Only a few studies have investigated the use of deep learning to predict scoliosis progression. Wang et al. built a very accurate scoliosis prediction model using CapsNet [44]. However, their study limited the input images to only the major thoracic curves and did not examine the effect of double or triple major curves on the risk of progression. Although the prediction accuracy of the present study is inferior to that of their study, the present study targeted the entire spine and included more imaging information, such as trunk and rib rotation, pelvic tilt, and spinal deformity. Previous reports have shown that apical vertebral rotation and rib vertebra angle are possible parameters to predict the prognosis of trunk imbalance [45, 46]. Therefore, DCNN, which excels in image recognition, would favor full spine X-rays that include the thorax, ribs, clavicles, and spine in predicting progression. However, the sensitivity, specificity, and accuracy of this pilot study have not reached sufficient levels for clinical application. As we increase the number of cases, we hope to improve the accuracy of our model in identifying the characteristics of scoliosis progression, which will allow us to build a more accurate prediction model based on simple X-rays during the early stages of scoliosis. In addition, our model does not incorporate additional clinical parameters, such as age, sex, growth rate, or measures of skeletal maturity (Risser scoring, Saunders stage, and distal radius and ulna stage). The prediction accuracy can be improved by inputting X-ray images and patient profiles during the initial examination. Further clinical validation will facilitate the application of predictive models to support objective clinical decisions using the DCNN.

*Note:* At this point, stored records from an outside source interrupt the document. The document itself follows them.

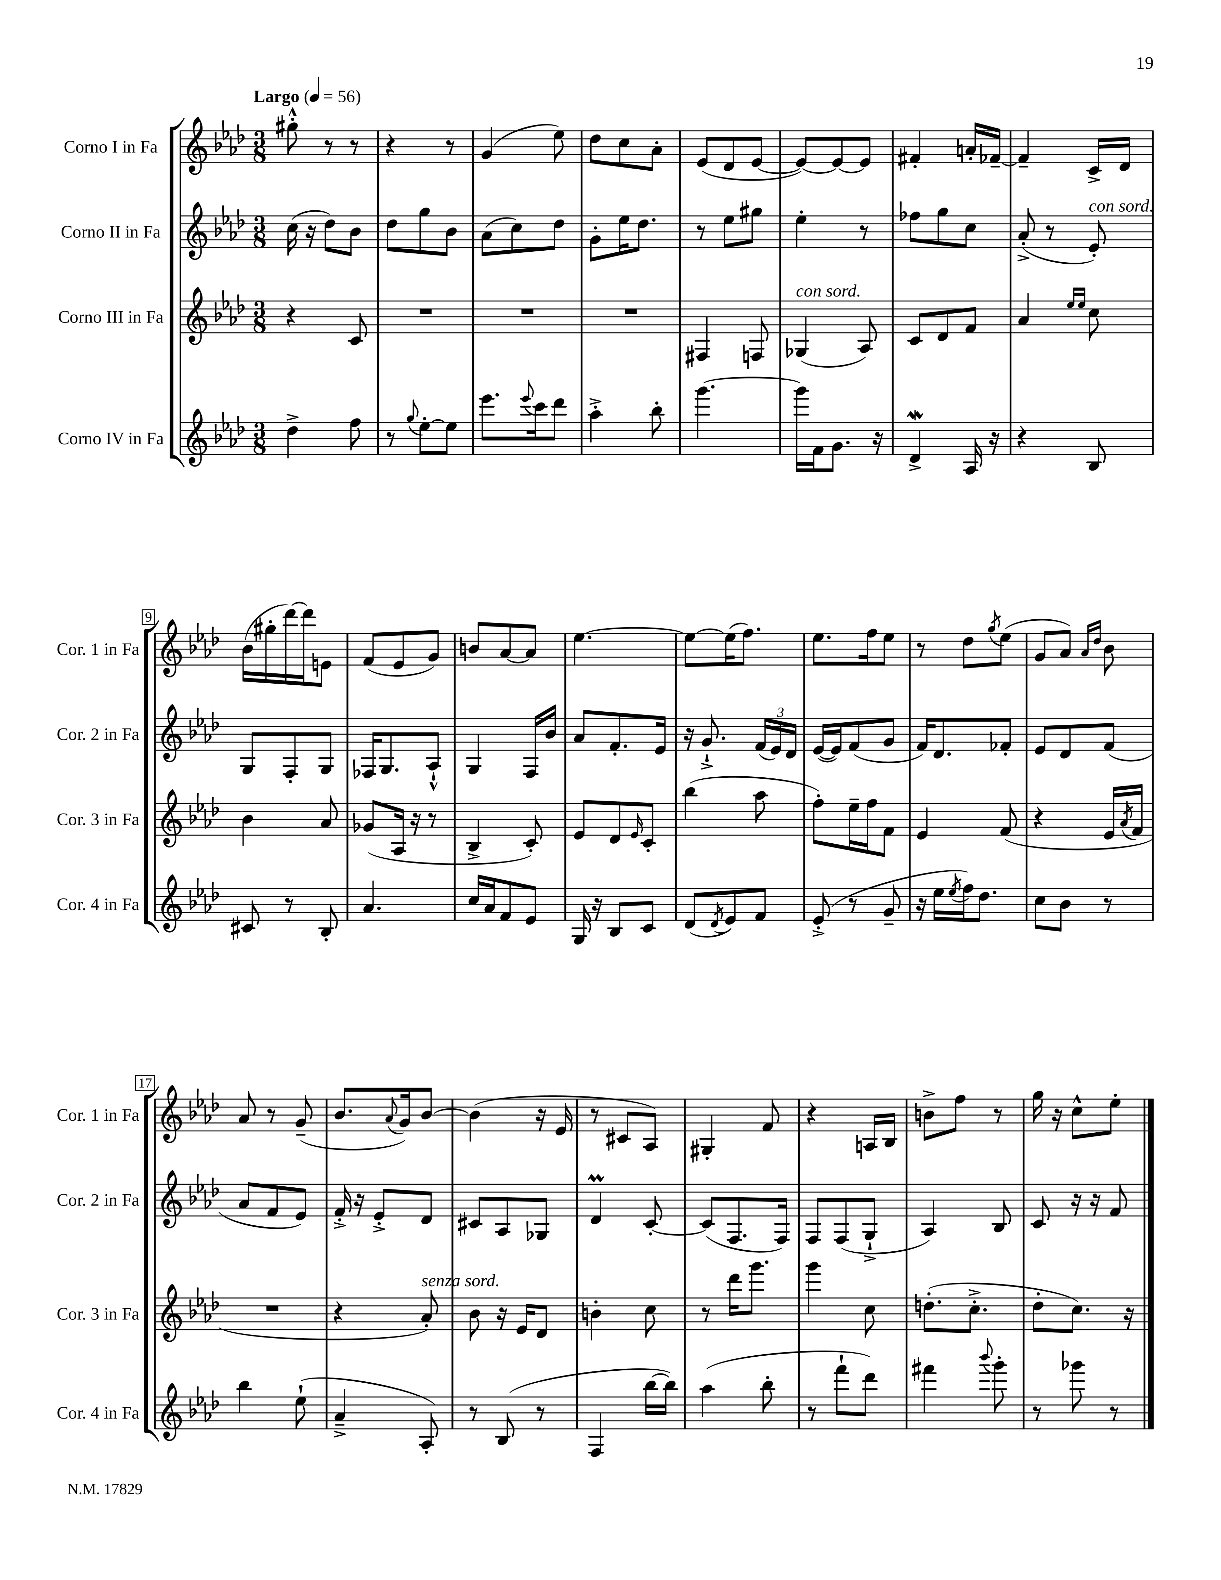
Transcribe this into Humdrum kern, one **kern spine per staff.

**kern	**kern	**kern	**kern
*staff4	*staff3	*staff2	*staff1
*clefG2	*clefG2	*clefG2	*clefG2
*k[b-e-a-d-]	*k[b-e-a-d-]	*k[b-e-a-d-]	*k[b-e-a-d-]
*M3/8	*M3/8	*M3/8	*M3/8
*MM56	*MM56	*MM56	*MM56
4dd-^	4r	(16cc	8gg#'^^
.	.	16r	.
.	.	8dd-)	8r
8ff	8c	8b-	8r
=	=	=	=
8r	4.r	8dd-	4r
8qqgg	.	.	.
[8ee-'	.	8gg	.
8ee-]	.	8b-	8r
=	=	=	=
8.eee-	4.r	(8a-	(4g
.	.	8cc)	.
8qqeee-	.	.	.
16ccc	.	.	.
8ddd-	.	8dd-	8ee-)
=	=	=	=
4aa-'^	4.r	8g'	8dd-
.	.	16ee-	8cc
.	.	8.dd-	.
8bb-'	.	.	8a-'
=	=	=	=
[4.ggg	4F#	8r	(8e-
.	.	8ee-	8d-
.	8F	8gg#	[8e-
=	=	=	=
16ggg]	(4G-	4ee-'	8e-_)
16f	.	.	.
8.g	.	.	8e-_
.	8A-)	8r	8e-]
16r	.	.	.
=	=	=	=
4d-^	8c	8ff-	4f#'
.	8d-	8gg	.
16A-	8f	8cc	16a'
16r	.	.	[16f-~
=	=	=	=
4r	4a-	(8a-'^	4f-~]
.	.	8r	.
.	16qqee-	.	.
.	16qqee-	.	.
8B-	8cc	8e-')	16c^
.	.	.	16d-
=	=	=	=
8c#	4b-	8G	(16b-
.	.	.	16gg#'
8r	.	8F'	[16ddd-)
.	.	.	16ddd-]
8B-'	8a-	8G	8e
=	=	=	=
4.a-	(8g-	16F-	(8f
.	.	8.G	.
.	16A-	.	8e-
.	16r	.	.
.	8r	8A-`^^	8g)
=	=	=	=
16cc	4B-^	4G	8b
16a-	.	.	.
8f	.	.	[8a-
8e-	8c')	16F	8a-]
.	.	16b-	.
=	=	=	=
16G	8e-	8a-	[4.ee-
16r	.	.	.
8B-	8d-	8.f'	.
.	16qqe-	.	.
8c	8c'	.	.
.	.	16e-	.
=	=	=	=
(8d-	(4bb-	16r	8ee-_
.	.	8.g`^	.
8qd-	.	.	.
8e-)	.	.	(16ee-]
.	.	.	8.ff)
8f	8aa-	(24f	.
.	.	24e-)	.
.	.	24d-	.
=	=	=	=
(8e-'^	8ff')	([16e-	8.ee-
.	.	16e-])	.
8r	16ee-~	(8f	.
.	16ff	.	16ff
8g~	8f	8g	8ee-
=	=	=	=
16r	4e-	16f)	8r
16ee-	.	8.d-	.
8qee-	.	.	.
16ff)	.	.	8dd-
8.dd-	.	.	.
.	.	.	8qgg
.	(8f	8f-'	(8ee-
=	=	=	=
8cc	4r	8e-	8g
8b-	.	8d-	8a-)
.	.	.	16qqa-
.	.	.	16qqdd-
8r	16e-	(8f	8b-
.	8qa-	.	.
.	16f	.	.
=	=	=	=
4bb-	4.r	8a-	8a-
.	.	8f	8r
(8ee-`	.	8e-)	(8g~
=	=	=	=
4a-~^	4r	16f'^	8.b-
.	.	16r	.
.	.	8e-'^	.
.	.	.	8qqa-
.	.	.	16g)
8A-')	8a-')	8d-	[8b-
=	=	=	=
8r	8b-	8c#	(4b-]
(8B-	16r	8A-	.
.	16e-	.	.
8r	8d-	8G-	16r
.	.	.	16e-
=	=	=	=
4F	4b'	4d-	8r
.	.	.	8c#
[16bb-	8cc	[8c'	8A-)
16bb-])	.	.	.
=	=	=	=
(4aa-	8r	(8c]	4G#'
.	16ddd-	8.F	.
.	8.ggg	.	.
8bb-'	.	.	8f
.	.	16F)	.
=	=	=	=
8r	4ggg	8F	4r
8fff`	.	(8F	.
8ddd-)	8cc	8G`^	16A
.	.	.	16B-
=	=	=	=
4fff#	(8.dd'	4A-)	8b^
.	.	.	8ff
.	8.cc'^	.	.
8qqbbb-	.	.	.
8ggg'	.	8B-	8r
=	=	=	=
8r	8dd-'	8c	16gg
.	.	.	16r
8ggg-	8.cc)	16r	8cc^^
.	.	16r	.
8r	.	8f	8ee-'
.	16r	.	.
==	==	==	==
*-	*-	*-	*-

When developing deep learning frameworks for medical images, both the volume and quality of the data must be considered. Particularly in the case of rare diseases, it may be impossible to collect enough patients or samples. Transfer learning and fine-tuning can be adapted even when the dataset is small. Transfer learning is a powerful and promising technique that uses pretrained DCNN models to handle tasks with different patterns. For example, transfer learning has been successfully used for brain tumor recognition [47], pneumonia diagnosis [48], and seizure classification [49]. Pre-trained DCNN uses the parameters of the network on which DCNN was trained as the initial values. On the other hand, fine-tuning can adjust the parameters of a portion or all the layers of a trained model. Pre-training and fine-tuning are known to provide better results. In this study, the combination of both methods predicted scoliosis progression better than analysis without pre-training and fine-tuning.

The present study had several limitations that should be addressed in future studies. We only considered whole spine X-rays of 58 patients with AIS in this pilot study; integrating and analyzing the results in a larger study population would allow us to develop a more accurate system. Furthermore, although only Japanese patients with AIS were analyzed in this study, it is essential to establish the feasibility of this study among different racial groups. Furthermore, the accuracy of this prediction model must be verified through prospective follow-up studies. Finally, the ensemble method integrates multiple learning algorithms and obtains better prediction performance than using a single learning algorithm.

Conclusions

Successful treatment of AIS remains a challenging and complex issue for orthopedic surgeons. Therefore, we developed a clinically accessible predictive model for the risk of disease progression that can facilitate the planning of timely interventions to treat AIS during early clinical visits. In addition, predicting the prognosis of skeletally immature patients with mild scoliosis can help establish new evidence for early therapeutic intervention.